The macOS agent is a signed System Extension that hooks into the Network Extension framework, plus a .pkg that delivers it and a managed config profile that points the agent at your tenant. 
# Prereq (out‑of‑repo): compile + Developer‑ID‑sign the System
# Extension with the Network Extension entitlement, then notarize
# the .pkg. Needs Xcode + an Apple Developer Team ID.

mac-agent/system-extension/scripts/gen-ca.sh                 # org root CA
mac-agent/system-extension/scripts/gen-mdm-bundle.sh \
    --team-id ABCDE12345 \
    --ca antidote-root.pem \
    --cloud-base https://api.antidote.example.com \
    --enroll-token antde_xxxxxxxxxxxxxxxxxxxx \
    --out ./out/<workspace>
Push the four generated profiles via your MDM (Jamf, Kandji, Intune), in this order:
  1. sysext-policy, pre‑approves the System Extension.
  2. transparent-proxy, installs the Network Extension’s transparent‑proxy provider.
  3. trusted-CA, adds the org root CA to the device’s trust store.
  4. managed-config, points the agent at your tenant and embeds the enrollment token.
Then push the notarized .pkg. The agent reads the managed config, self‑enrolls fleet‑wide, and prompts each employee once for SSO identity binding.

2b. Windows push

The Windows agent runs as a SYSTEM service and uses WinDivert (user‑mode WFP) to capture outbound 443 to AI hosts. 
# Prereq (out‑of‑repo): Authenticode‑sign the MSI, service EXE, and
# the bundled WinDivert driver. Needs an OV/EV code‑signing cert.

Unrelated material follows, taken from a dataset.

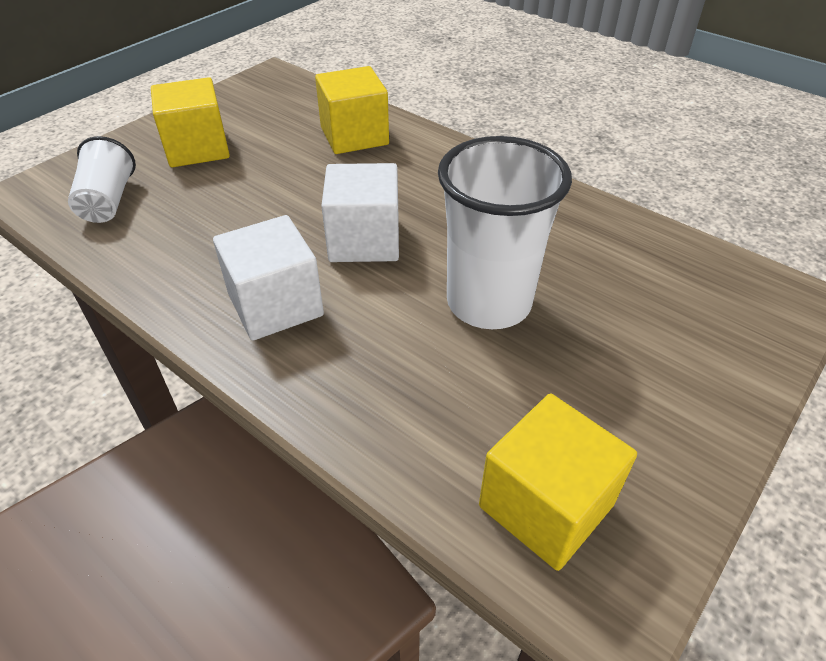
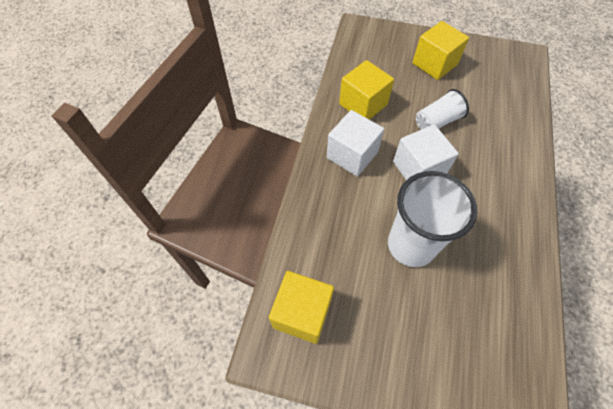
camera: 65 degrees right, 15 degrees up
(108, 201) = (373, 57): white cup -> white cup (437, 122)
(354, 136) = (502, 122): yellow cube -> yellow cube (363, 104)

msiexec /i Antidote.msi /qn ^
  CLOUD_BASE=https://api.antidote.example.com ^
  ENROLL_TOKEN=antde_xxxxxxxxxxxxxxxxxxxx
Deploy via:
  • Intune as a line‑of‑business app.
  • GPO software installation.
  • SCCM package deployment.
The MSI writes HKLM\SOFTWARE\Antidote, imports the root CA to the machine trust store, and installs the SYSTEM service. The service self‑enrolls and runs the SSO identity‑binding flow.

3. Verify rollout

Open Devices & Enrollment in the dashboard. Each machine appears with an Identity column.
Identity statusWhat it means
boundThe employee completed SSO. Traffic is attributed to a directory user.
autoOS username matched a directory user via SCIM. Useful for non‑user devices.
pendingAgent enrolled, identity binding not yet completed.
Tamper attempts (uninstall blocked by guardian, modified binary, disabled proxy) surface as high‑severity audit events under POST /agent/tamper-events.

Out-of-repo signing

Certain steps cannot be done inside Antidote’s source tree. They require external certificates and Apple / Microsoft developer relationships.
StepWhy it cannot be done here
Compile + sign macOS System ExtensionNeeds Xcode + Apple Developer Team ID + the Network Extension entitlement.
Notarize the macOS .pkgNeeds Apple’s notary service + Developer ID cert.
Authenticode‑sign MSI / service / WinDivertNeeds an OV / EV code‑signing certificate.
Signed WFP kernel driver (optional v2, admin‑tamper hardening)Needs EV cert + Microsoft attestation signing.
Talk to your account manager for the signed bundles tailored to your organisation.

SAML

SAML is schema‑ready in the backend but not enabled in this build. OIDC covers Entra, Okta, Google, and Ping. Open a ticket if you have a SAML‑only IdP.

Common workflows

  1. Create a token in Devices & Enrollment restricted to one directory group (engineering-pilot).
  2. Push the agent to that group via your MDM’s smart‑group scoping.
  3. Watch verdicts and tamper events for a week.
  4. Once you’re happy, mint a new token without the group restriction and promote to the whole fleet.
  1. Mint a new token in Devices & Enrollment.
  2. Update the MDM payload to embed the new token. Existing devices are unaffected; rotation only matters for new enrollments.
  3. Revoke the previous token once your MDM has rolled the new payload to every staging point.
  1. Revoke the device row in Devices & Enrollment.
  2. Ship the replacement with the same MDM policy as the rest of the fleet. The new device self‑enrolls and binds to the same directory user.